Karyawan perlu tahu bagaimana langkah-langkah ini dilaksanakan, apa jadwal waktunya, dan bagaimana langkah-langkah tersebut akan dipantau dan ditegakkan. Mereka juga membutuhkan kepastian bahwa langkah-langkah sedang diambil untuk memperbarui protokol dan proses ketika situasinya berkembang.

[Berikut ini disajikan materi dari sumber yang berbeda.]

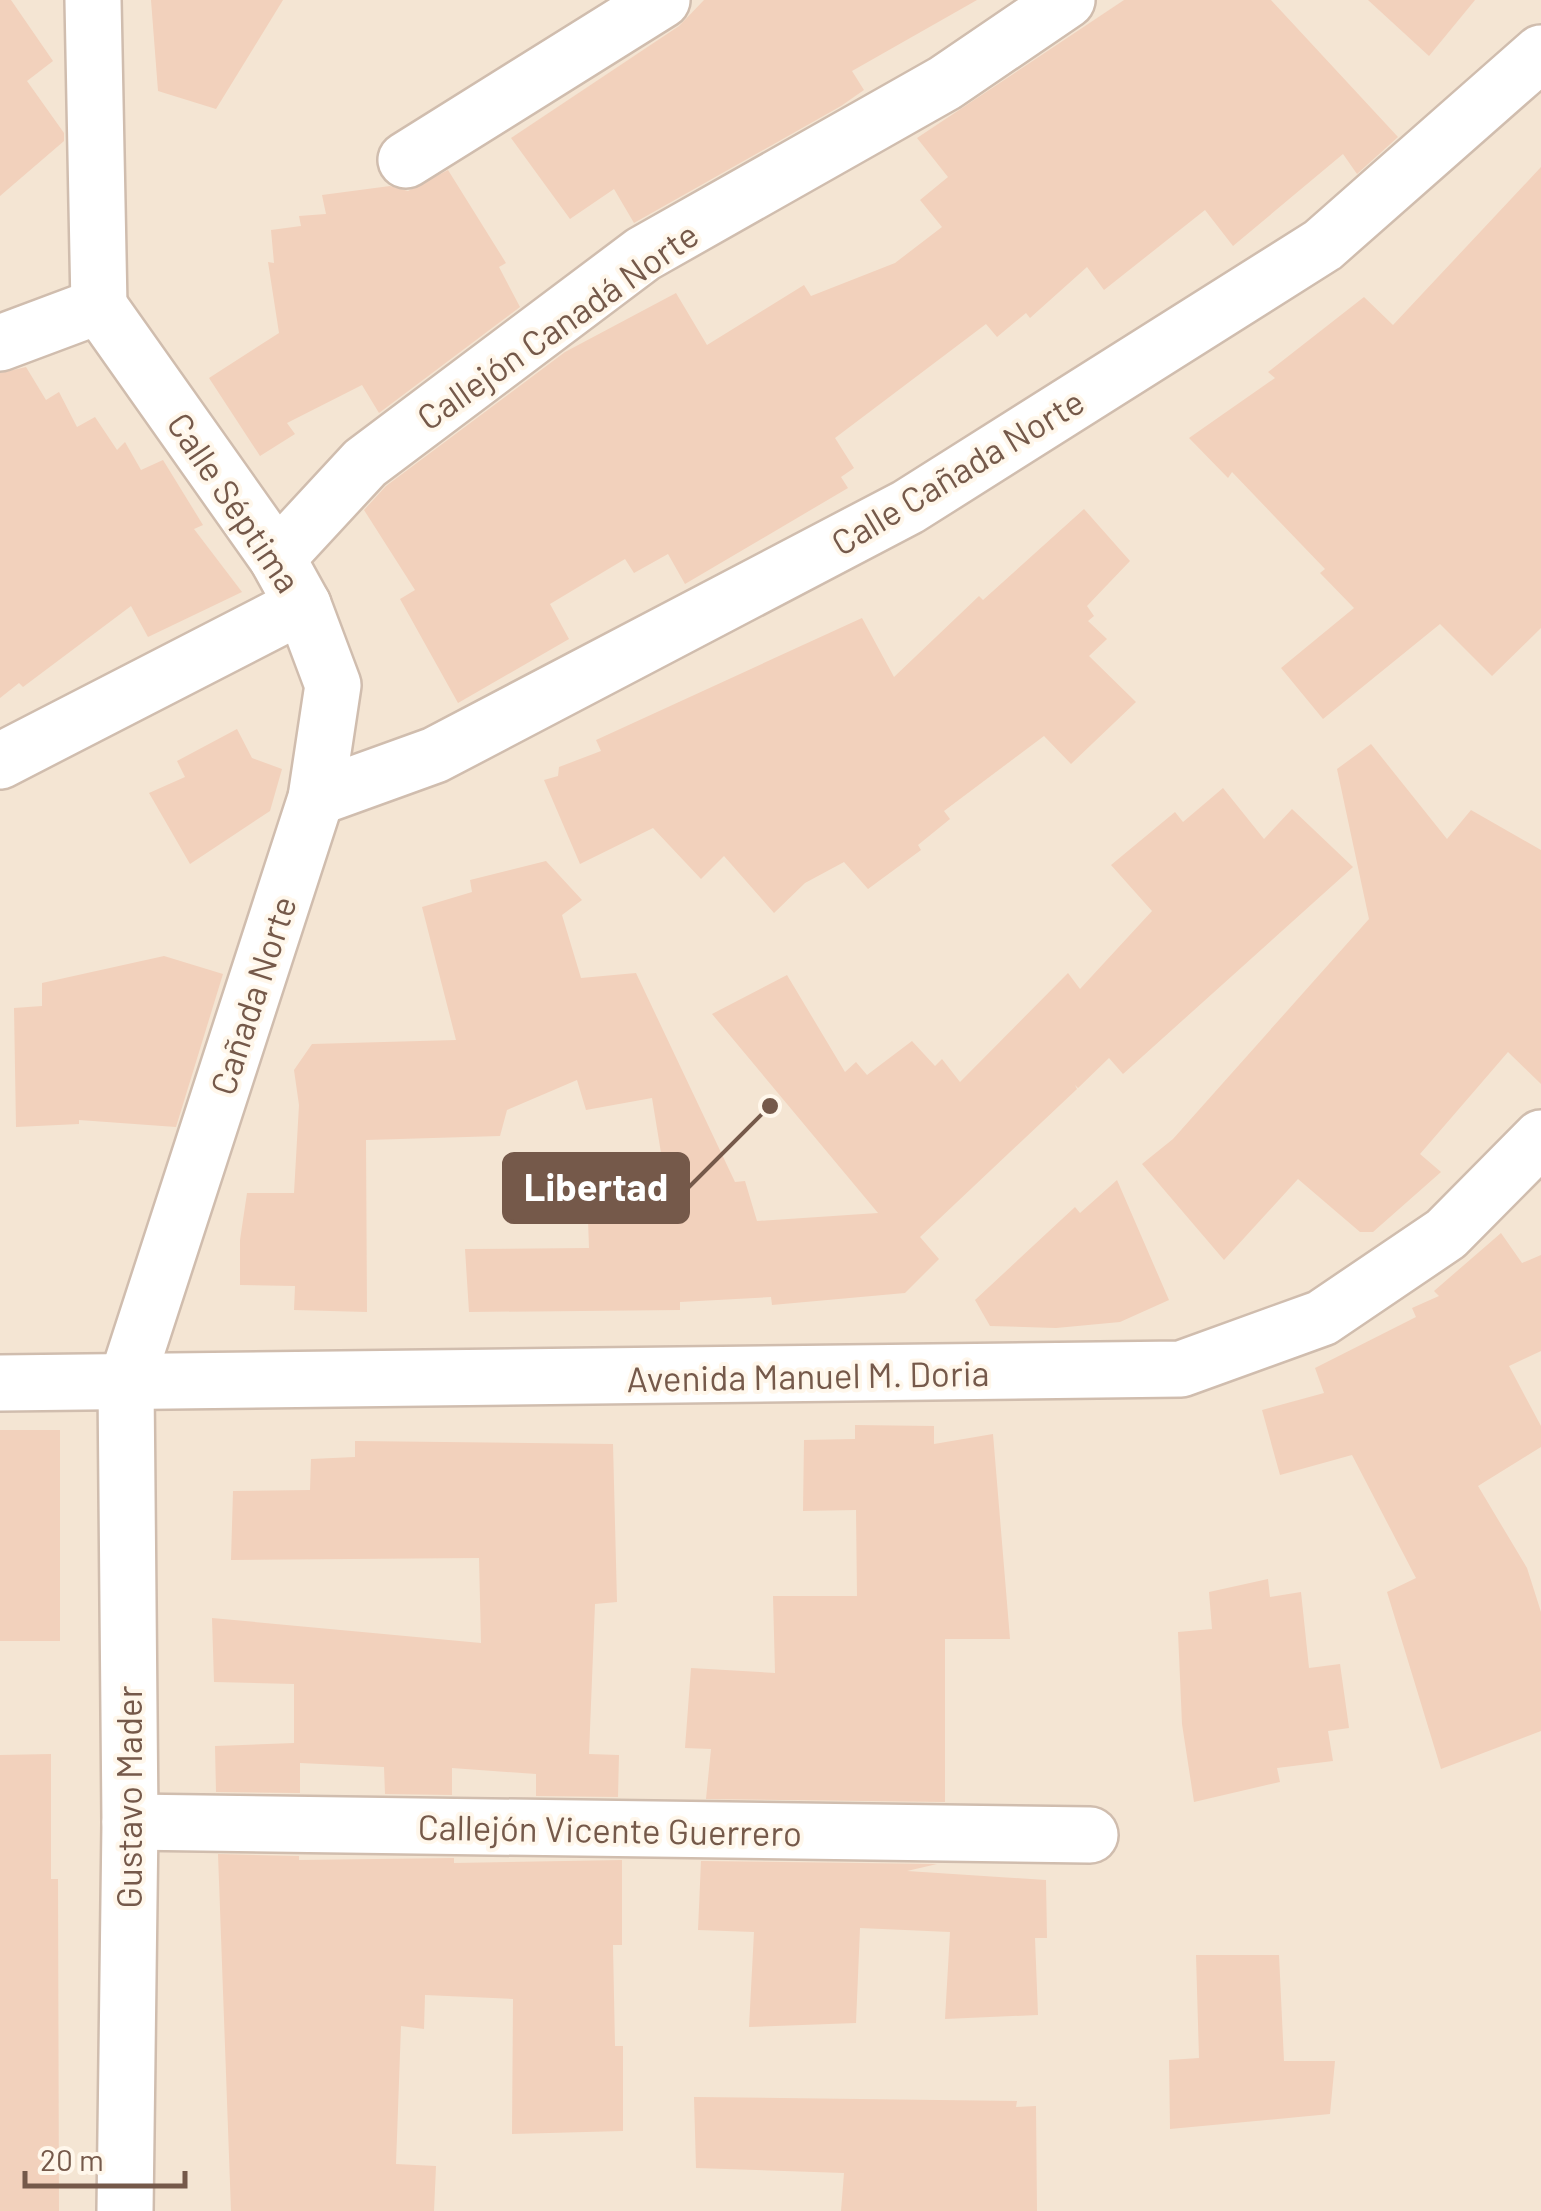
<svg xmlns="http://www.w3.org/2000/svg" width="1541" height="2211" viewBox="0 0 1541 2211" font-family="Barlow,sans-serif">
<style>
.residential{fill:#f4e5d3}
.building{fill:#f2d1bc}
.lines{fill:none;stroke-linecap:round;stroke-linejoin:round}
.minor-casing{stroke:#d0bdae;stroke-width:60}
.minor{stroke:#fff;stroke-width:55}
.labels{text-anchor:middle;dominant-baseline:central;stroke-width:8;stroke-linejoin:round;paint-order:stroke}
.street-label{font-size:35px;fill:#75594a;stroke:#fff7eb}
.leader{fill:none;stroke:#75594a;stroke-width:4}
.callout-dot{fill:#75594a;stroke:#fff7eb;stroke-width:4}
.callout{fill:#75594a;stroke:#75594a;stroke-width:4}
.callout-label{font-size:38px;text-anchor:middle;font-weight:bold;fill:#fff}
</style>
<rect width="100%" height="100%" fill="#fcf3e4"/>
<rect class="residential" x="0" y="0" width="1541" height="2211"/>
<g class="building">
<path d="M0,0h11l42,61 -26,20 37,52v8l-64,55z"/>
<path d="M151,0h132l-67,109 -58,-18z"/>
<path d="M704,0h273l-125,71 12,19 -23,16 -207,117 -20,-34 -44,30 -59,-81 168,-112z"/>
<path d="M1124,0h147l127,137 -41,37 -14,-20 -110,92 -28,-36 -101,80 -17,-23 -57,51 -4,-5 -29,24 -11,-13 -151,114 19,30 -13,9 7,11 -163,96 -17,-30 -34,19 -9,-14 -75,45 19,35 -111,64 -58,-104 15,-9 -51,-80 22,-24 179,-134 111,-59 31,52 97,-60 7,11 84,-33 47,-36 -22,-27 28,-23 -31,-39z"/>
<path d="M1368,0h107l-46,56z"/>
<path d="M1541,167v461l-49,48 -52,-52 -117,95 -42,-51 73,-60 -34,-35 5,-4 -93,-97 -4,6 -39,-40 86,-60 -7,-6 96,-75 29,28z"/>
<path d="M448,170l58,93 -7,4 21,40 -141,106 -17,-28 -75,38 8,11 -35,22 -51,-78 70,-45 -11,-71 6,1 -3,-33 30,-4 -2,-10 27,-2 -4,-19 68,-9 18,5z"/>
<path d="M26,367l20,33 13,-8 18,35 18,-10 22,33 8,-8 16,28 22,-10 40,65 -9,4 48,63 -94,45 -17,-31 -108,81 -4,-4 -19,15v-325z"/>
<path d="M1084,509l46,52 -43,45 7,10 -6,5 19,18 -18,17 47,46 -65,62 -27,-28 -100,75 6,8 -32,26 3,5 -53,39 -24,-27 -39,21 -31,30 -50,-57 -23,23 -48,-51 -73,36 -36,-84 14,-4 1,-9 42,-16 -5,-11 266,-122 32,59 85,-81 4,4z"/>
<path d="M237,729l15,29 30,11 -12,42 -80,53 -41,-71 36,-16 -8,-16z"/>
<path d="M1371,744l76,95 24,-29 70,40v234l-33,-32 -88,102 21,18 -68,60h-13l-62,-53 -74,81 -82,-96 31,-25 196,-220 -32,-150z"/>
<path d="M1223,788l41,51 28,-30 61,58 -230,207 -14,-16 -31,30 -3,-3 2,4 -157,148 19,22 -34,34 -133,12 -1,-8 -91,5v8l-211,2 -4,-63 124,-1 -1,-28h84l-20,-122 -66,12 -9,-30 -70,30 -7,26 -134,4 1,172 -73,-2 1,-24 -55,-1v-45l7,-47h47l5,-88 -5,-35 18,-26 144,-4 -34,-133 50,-15 -2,-12 76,-19 36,39 -20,15 19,63 55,-5 99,209 10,-1 12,40 121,-8 -166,-199 75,-39 58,97 11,-10 11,13 45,-34 23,25 7,-7 18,23 108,-109 12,16 72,-78 -41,-46 64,-53 8,10z"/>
<path d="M164,956l59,18 -47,153 -97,-7v4l-63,3 -2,-119 28,-2v-23z"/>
<path d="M1117,1180l52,120 -49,22 -64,6 -66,-2 -15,-26 100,-93 5,6z"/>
<path d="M1501,1233l21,30 19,-8v96l-32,15 32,60v21l-63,39 49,82 14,44v119l-100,38 -54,-177 29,-14 -64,-123 -72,20 -18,-65 62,-17 -9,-25 101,-51 -4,-9 27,-12 -5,-5z"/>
<path d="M855,1425l79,1v18l59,-10 17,205h-65v163l-239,-3 5,-50 -26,-1 6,-80 84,5 -2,-77h84l-1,-86 -53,1 1,-71 51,-1z"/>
<rect x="0" y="1430" width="60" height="211"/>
<path d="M355,1441l258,3 4,158 -22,2 -6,150 30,1 -1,42 -82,-1v-22l-84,-6v27l-67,-1 -1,-27 -84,-4v30l-84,-1 -1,-46 79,-3v-59l-80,-2 -2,-64 269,25 -2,-85 -248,2 2,-69 77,-1 1,-31 44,-2z"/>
<path d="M1268,1579l2,18 31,-5 8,76 31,-4 9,64 -21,3 5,30 -56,7 3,14 -86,20 -12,-78 -4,-92 34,-3 -3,-37z"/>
<path d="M51,1754v125h7l1,332h-59v-456z"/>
<path d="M218,1854l81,2v4l155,-2v5l168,-3v85h-9l2,101h8v85l-111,3 1,-135 -88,-4 -1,34 -23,-3 -5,138 40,2 -2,45h-203z"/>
<path d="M701,1861l236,3 -30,7 139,9 1,58h-12l3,77 -93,4 5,-87 -90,-4 -4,95 -107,4 5,-95 -56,-2z"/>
<path d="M1196,1955h83l5,106h51l-5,53 -160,15 -1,-69 30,-2z"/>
<path d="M694,2097l323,4 -1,6 20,-1 1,105h-196l3,-38 -148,-5z"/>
</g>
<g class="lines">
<defs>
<g id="minor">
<path d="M93,0l6,306"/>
<path d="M406,160l256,-160"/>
<path d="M99,306l178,252 26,47 30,80 -17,113 -190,585 4,439 -5,389"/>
<path d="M0,343l99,-37"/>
<path d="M277,558l88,-95 278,-209 302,-171 122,-83"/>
<path d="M0,761l303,-156"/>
<path d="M316,798l119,-43 473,-248 415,-262 218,-192"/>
<path d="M0,1383l1181,-14 141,-51 124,-84 95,-96"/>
<path d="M130,1822l960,13"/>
</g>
</defs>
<use href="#minor" class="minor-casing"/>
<use href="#minor" class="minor"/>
</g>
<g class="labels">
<g class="street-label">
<text transform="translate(557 325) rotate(-35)">Callejón Canadá Norte</text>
<text transform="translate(957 471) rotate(-31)">Calle Cañada Norte</text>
<text transform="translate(235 502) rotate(56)">Calle Séptima</text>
<text transform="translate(252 995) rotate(-72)">Cañada Norte</text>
<text transform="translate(808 1375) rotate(-1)">Avenida Manuel M. Doria</text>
<text transform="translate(128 1797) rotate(-90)">Gustavo Mader</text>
<text transform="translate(610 1829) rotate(1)">Callejón Vicente Guerrero</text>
</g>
</g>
<path class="leader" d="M770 1106L688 1188"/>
<circle class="callout-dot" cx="770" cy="1106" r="10"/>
<rect class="callout" x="504" y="1154" width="184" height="68" rx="10"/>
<g class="callout-label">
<text x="596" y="1201">Libertad</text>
</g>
<path d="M25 2171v15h160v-15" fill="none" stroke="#75594a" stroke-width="5"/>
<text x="40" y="2171" font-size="30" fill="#75594a" stroke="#fff7eb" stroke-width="8" paint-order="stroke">20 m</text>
</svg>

4. Latih pemimpin, manajer, dan kolega tentang cara mendukung karyawan.
Para pemimpin dan manajer akan memikul sebagian besar tanggung jawab untuk memastikan kembalinya yang mulus ke tempat kerja. Beberapa klien kami sedang mempertimbangkan untuk mengadakan "kamp pelatihan kembali" yang wajib secara virtual untuk mereka, berfokus pada topik seperti berurusan dengan ambiguitas, membangun ketahanan pribadi, mengembangkan kecerdasan emosional, dan memimpin tim hibrida. Berbekal wawasan tentang bidang-bidang ini, manajer dapat memodelkan perilaku yang diperlukan dan membaginya dengan tim mereka untuk mendukung cara kerja yang baru.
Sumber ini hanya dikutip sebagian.